Where were your pain points?
phinnaeus
Highly recommend keeping Nix to your NixOS machines. IYKYK
moribvndvs
I use a setup script that installs brew, a brewfile, runs chezmoi to setup terminal and defaults, pulls some secrets/keys out of 1Password, and good to go, other than manually having to log into certain things. Everything in a personal dotfiles repo. I do have to occasionally diff my brewfile and terminal config and push that up, I should probably spend a little time figuring out how to automate that.
1inuxoid
I am also using this setup powered by chezmoi. It has brilliant secrets support and powerful templating allowing cross-platform setups.
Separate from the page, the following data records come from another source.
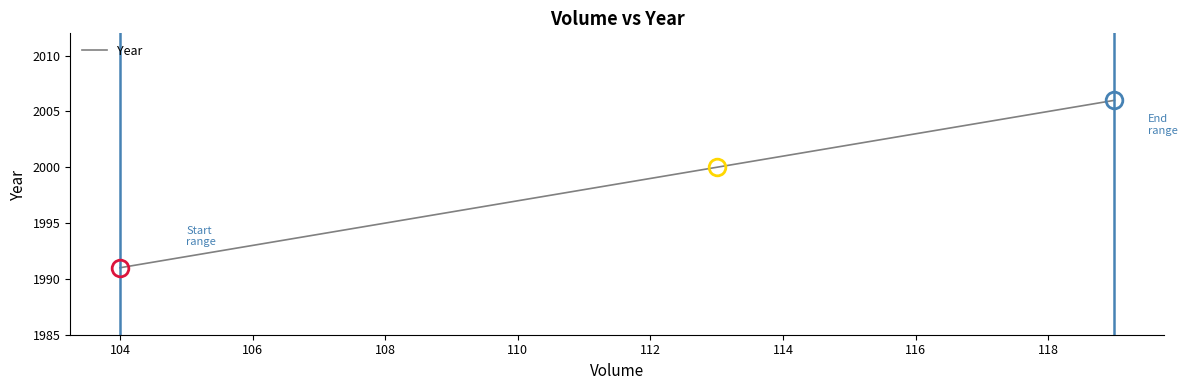

Approximately how many times larger is the value at 106 compared to 104?

1.0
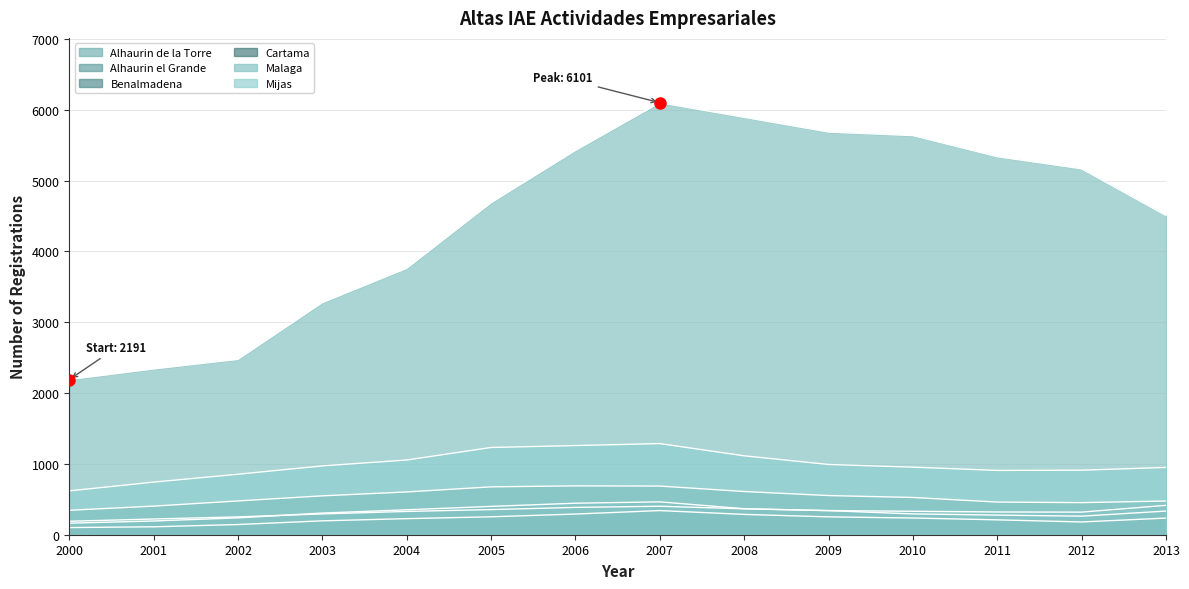

Reading left to right, transcribe all the data shown in this chart.

Alhaurin de la Torre: 190	222	252	294	329	355	386	402	366	341	331	321	319	415
Alhaurin el Grande: 163	194	238	306	352	400	445	464	367	340	294	277	262	334
Benalmadena: 345	404	477	549	604	676	690	687	610	553	526	461	453	476
Cartama: 101	112	144	196	227	253	292	341	287	252	236	210	180	235
Malaga: 2191	2341	2476	3277	3761	4687	5426	6101	5894	5686	5636	5338	5167	4507
Mijas: 619	743	854	972	1055	1232	1259	1287	1114	992	954	908	911	950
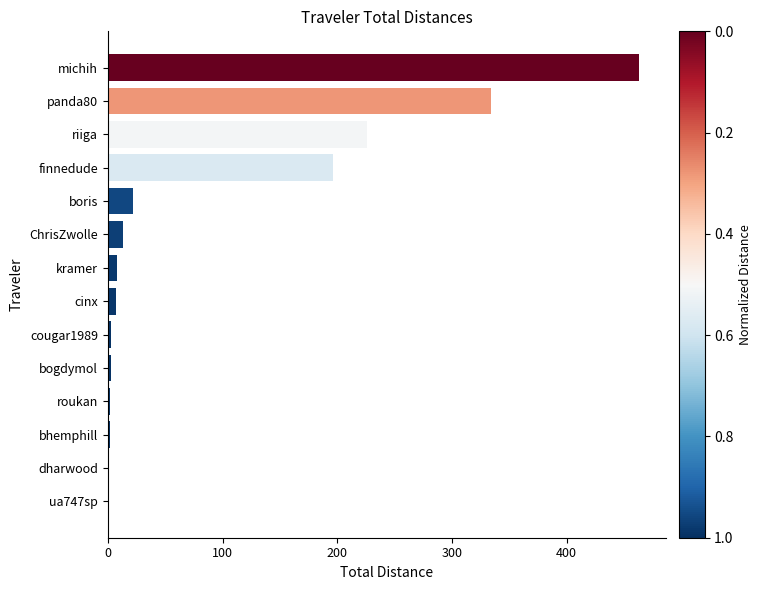

Count the number of data series in this chart.

1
I do get lost in its state sometimes when updating `run_once_*` scripts and trying to make sure they still run. Another friction point is external tools installed via .chezmoiexternal.toml from GitHub.
nunez
same, more or less!
frizlab
I have an open-source script which installs all my conf https://github.com/Frizlab/frizlabs-conf
cmpit
Thanks for sharing it. Will deffo have a look and pick some stuff for my config.
corv
The missing magic incantation to create your Brewfile:
brew bundle dump
bitslayer
Ah ha! I had searched the article to see if there was a way to do that. Because while it would be awesome to have a file like this, creating it sounded like a pain.
bhouston
Thank you!
iorekz
sweeeet
kartikarti
Just in case anyone is lost in all the `defaults write ...`, I really recommend https://macos-defaults.com/
It's a really nice overview for (almost) all of the options.
When you search for "dotfiles" on GitHub, you'll find plenty of good script examples for setting up a new computer. Since Apple doesn't provide good documentation on what you can configure with "defaults" variables, these examples are a goldmine.